Le groupe d’experts indépendants chargé d’éclairer le gouvernement sur le salaire minium légal ne recommande pas de coup de pouce au 1er janvier. En revanche, il plaide pour une réforme «ambitieuse».
Parmi les trois options qu’il propose, la dernière, «totalement inédite», selon le journal Les Echos qui rapporte l’information, consiste à indexer automatiquement le Smic chaque 1er janvier sur la moyenne des évolutions des minima salariaux d’un panel de branches représentatives, à l’image de ce qui se fait aux Pays-Bas ou en Allemagne.

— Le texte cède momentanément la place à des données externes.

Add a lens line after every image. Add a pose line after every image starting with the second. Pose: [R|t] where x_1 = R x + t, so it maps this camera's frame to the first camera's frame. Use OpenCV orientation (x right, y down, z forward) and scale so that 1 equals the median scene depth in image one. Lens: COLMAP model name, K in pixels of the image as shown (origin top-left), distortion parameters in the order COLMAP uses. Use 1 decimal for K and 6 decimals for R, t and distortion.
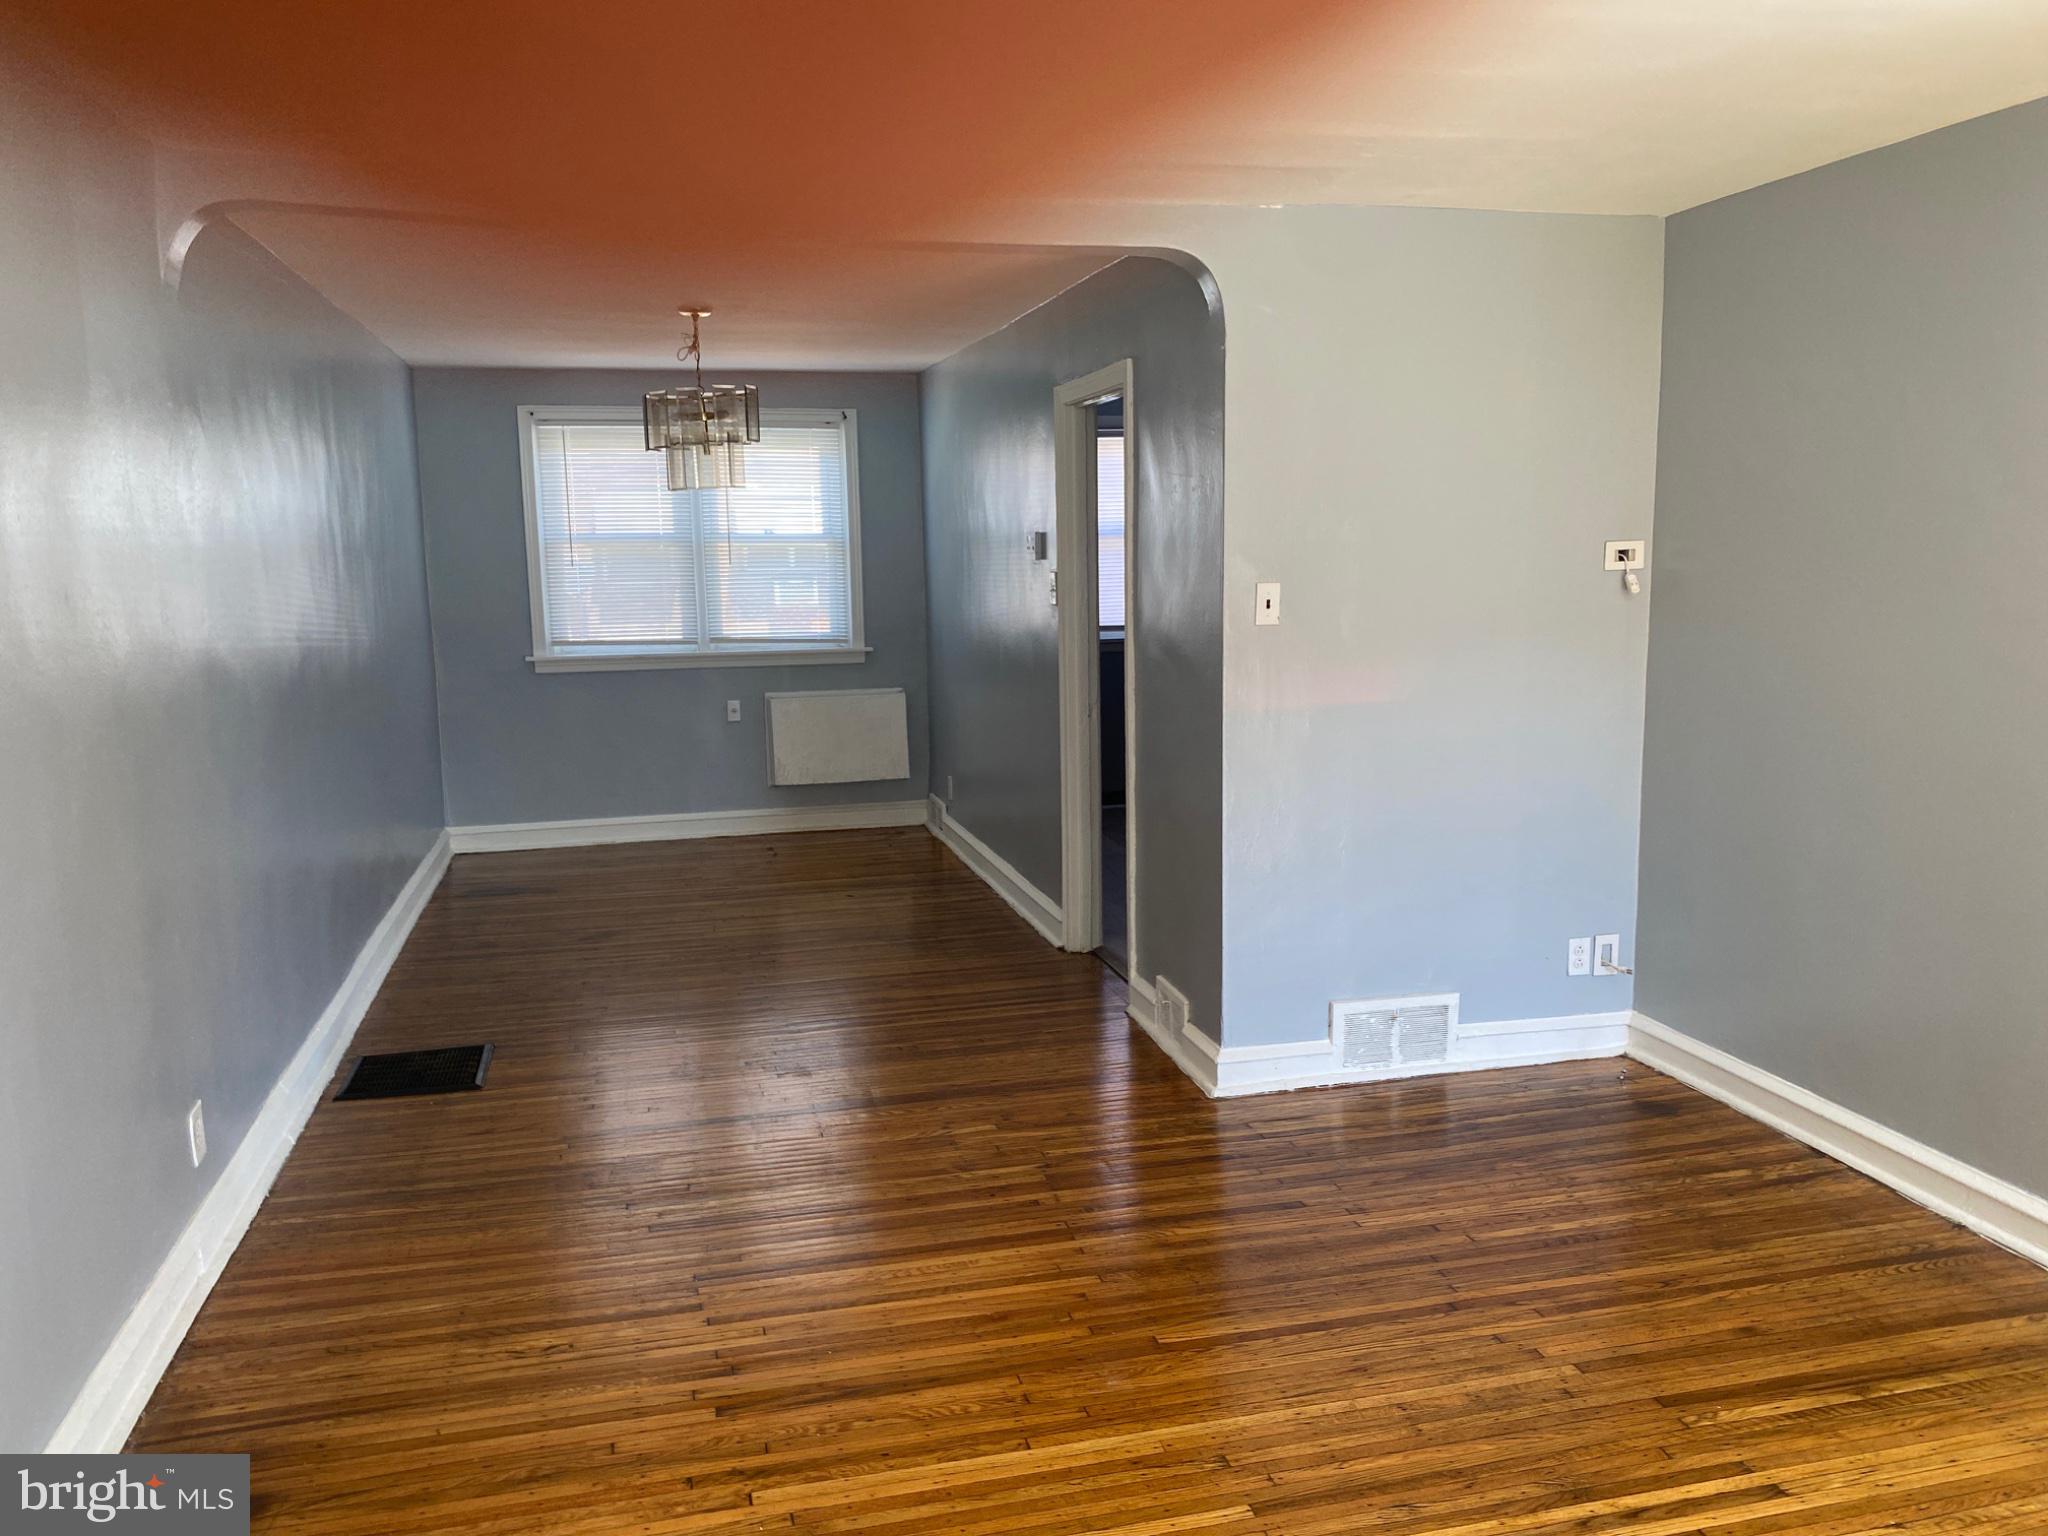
lens RADIAL K [[1562.0, 0, 1037.9], [0, 1562.0, 740.3], [0, 0, 1]] dist [0.022041, -0.025740]
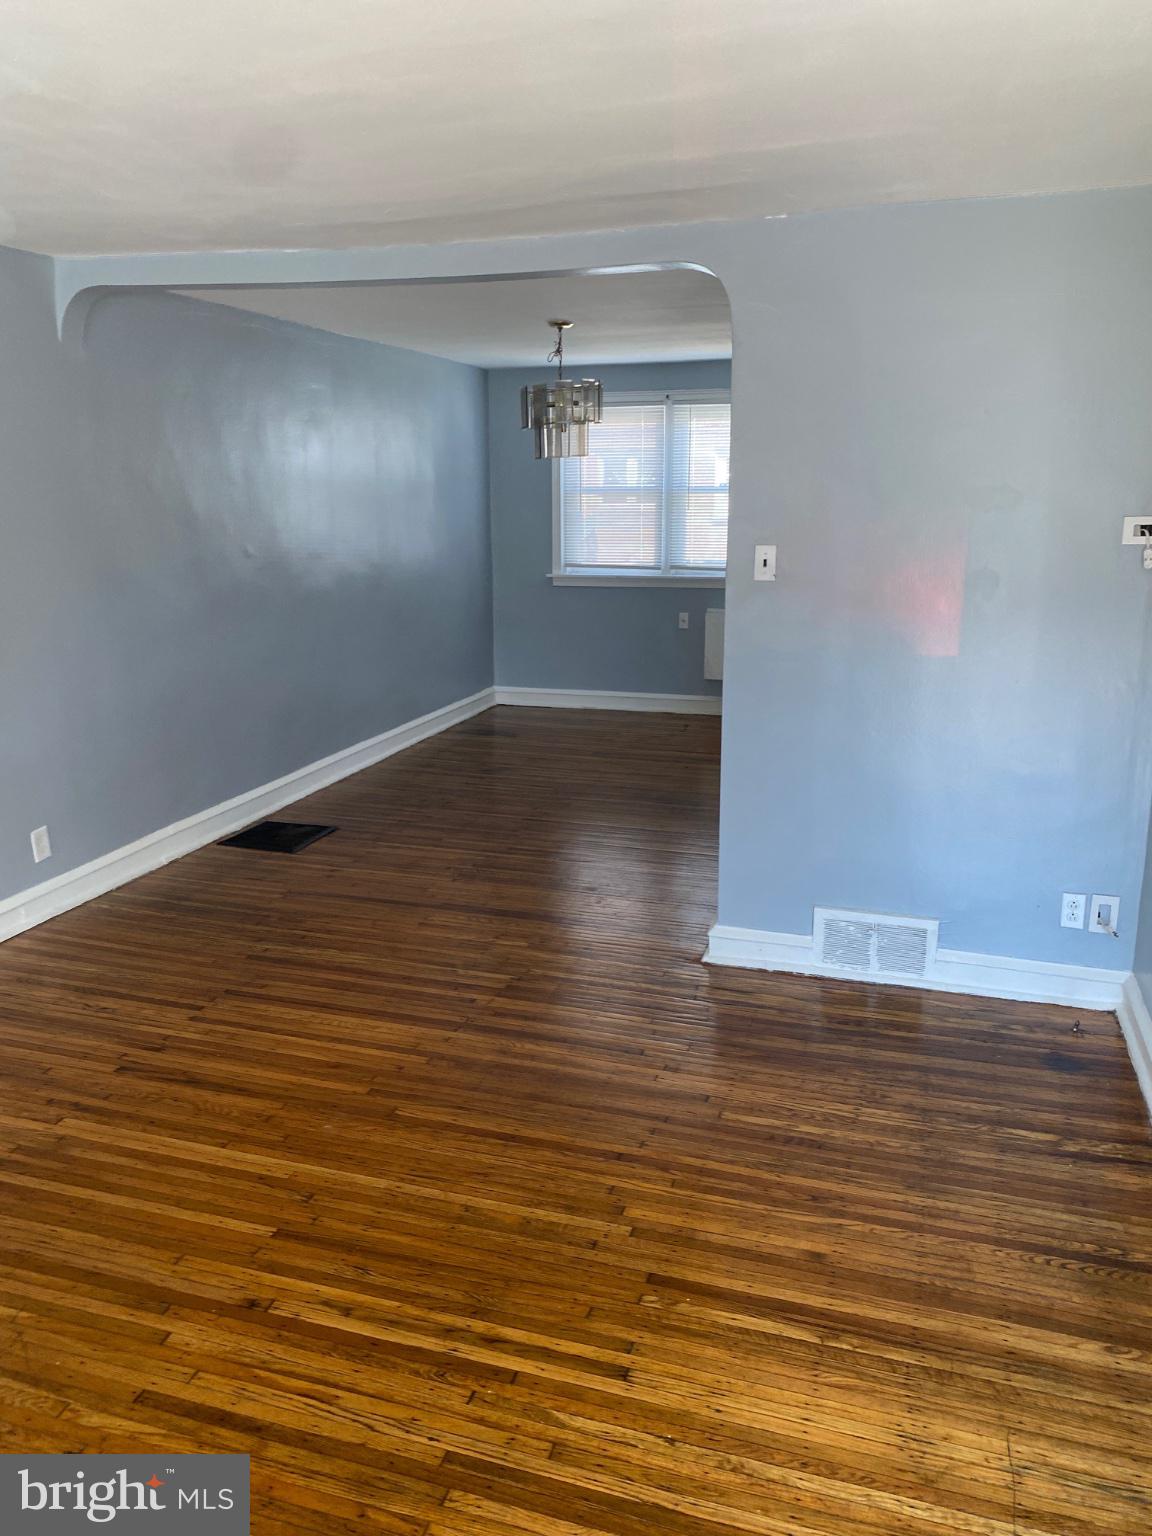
lens RADIAL K [[1171.5, 0, 565.8], [0, 1171.5, 744.6], [0, 0, 1]] dist [0.022041, -0.025740]
pose [[0.848839, 0.125419, -0.513558, 0.587902], [-0.076653, 0.990384, 0.115170, -0.050791], [0.523064, -0.058395, 0.850290, 0.199443]]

«Cela n’a jamais été envisagé en France et cela n’empêcherait pas les coups de pouce. Pour le gouvernement, cela changerait tout : il soutiendrait la négociation collective», affirme Gilbert Cette, professeur d’économie à Neoma Business School, qui préside le groupe d’experts.
Une hausse inférieure à 2% ?
Les Echos relèvent toutefois, graphiques à l’appui, que l’indice des minima de branche qui donne une mesure des négociations conventionnelles progresse moins vite que le Smic, comme on l’a vu récemment pour la branche coiffure. Ses chances de succès semblent donc maigres, «que ce soit auprès de l’exécutif pour des raisons politiques ou des syndicats qui ont trop à y perdre», estime le quotidien économique.
En attendant, le groupe d’experts ne recommande pas de coup de pouce au 1er janvier, mais une revalorisation automatique d’environ 1,8%, soit une hausse de 30 euros brut par mois. Le chiffre exact de la hausse, quant à lui, sera connu à la mi-décembre.